By 9:03 p.m. EDT, every New Yorker was able to turn on lights, switch on air conditioners and take a much-needed shower.
The Mets returned to the diamond at Shea Stadium, and the city hummed with the din of elevators, televisions, computers and other appliances coming back to life.
The subways still weren't moving, but officials expected them to start running today.
Mayor Michael Bloomberg said New Yorkers should be proud of the calm way they reacted to the latest calamity -- an ordeal that was made worse by temperatures that topped 90 degrees for the second straight day.
"The fact that virtually everybody got along, that there was virtually no crime, virtually no accidents, it really should give you a great reason to feel good about life and feel good about New York," Bloomberg said.
The power outage made life tough for millions in the city but claimed three lives -- including a boy who was killed during one of dozens of blazes that kept firefighters busy. Most were sparked by candles people used to stave off the darkness.
Emergency Medical Service workers made a record 5,000 emergency calls -- most heat-related -- and 800 people had to be rescued from elevators. During the ordeal, doctors delivered more than 90 babies in the city.
And while more than 200 people were arrested for looting, that was a far cry from the mass mayhem and rioting that accompanied the 25-hour 1977 blackout.
While the sudden power outage at 4:11 p.m.
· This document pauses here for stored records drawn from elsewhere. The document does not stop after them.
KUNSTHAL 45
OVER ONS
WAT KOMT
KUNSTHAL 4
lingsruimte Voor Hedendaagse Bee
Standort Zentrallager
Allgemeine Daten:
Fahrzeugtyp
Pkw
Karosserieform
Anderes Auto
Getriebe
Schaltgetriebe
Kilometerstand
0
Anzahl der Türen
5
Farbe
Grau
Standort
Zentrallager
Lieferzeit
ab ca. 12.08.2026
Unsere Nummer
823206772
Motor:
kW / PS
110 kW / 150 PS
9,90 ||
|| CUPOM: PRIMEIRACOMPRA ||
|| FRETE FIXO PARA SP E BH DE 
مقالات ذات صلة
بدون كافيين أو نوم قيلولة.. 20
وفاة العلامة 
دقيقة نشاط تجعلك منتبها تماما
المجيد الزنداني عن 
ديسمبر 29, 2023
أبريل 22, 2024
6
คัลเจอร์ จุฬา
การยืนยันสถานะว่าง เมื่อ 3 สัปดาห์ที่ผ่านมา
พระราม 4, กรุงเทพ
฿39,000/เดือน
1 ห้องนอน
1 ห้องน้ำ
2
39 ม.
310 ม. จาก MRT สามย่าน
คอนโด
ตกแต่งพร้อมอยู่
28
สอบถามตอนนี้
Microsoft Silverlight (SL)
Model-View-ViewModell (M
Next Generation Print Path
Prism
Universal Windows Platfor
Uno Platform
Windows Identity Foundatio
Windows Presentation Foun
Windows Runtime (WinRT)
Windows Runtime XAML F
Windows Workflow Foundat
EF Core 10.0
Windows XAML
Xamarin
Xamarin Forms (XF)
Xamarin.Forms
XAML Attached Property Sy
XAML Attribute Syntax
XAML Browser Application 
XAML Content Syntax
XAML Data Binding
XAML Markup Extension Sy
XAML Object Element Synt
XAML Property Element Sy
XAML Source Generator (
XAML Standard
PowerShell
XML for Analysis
Thursday sent a fright into a city that's still recovering from the twin towers terror attack, officials quickly determined that terrorists had nothing to do with the blackout.
Michael A. Frick, an employee of Strand bookstore in lower Manhattan, was shrink-wrapping books using a machine he likened to "Medusa's hair dryer" when the power went out.
"I thought, 'Now I've done it. I've pulled too much amperage from this machine,'" Frick said.
After his manager closed the store, he walked across the Williamsburgh Bridge to his home in the Bushwick neighborhood of Brooklyn. He and his wife spent the night drinking beer and eating barbecued chicken at a neighborhood natural-foods grocery, whose owners wanted to get rid of their perishables.
Many workers took Bloomberg's advice to take a "snow day" Friday and stay home, but hundreds of others showed up at their jobs -- some marching across the bridges by foot -- only to find the doors to their buildings barred.
"I saw lights in downtown Brooklyn, so I thought there were lights here," said Max Zoumari, 31, who spent an hour traveling from Flatbush to get to his job at a law firm.
-- Journal-World staff writer Eric Weslander contributed to this story.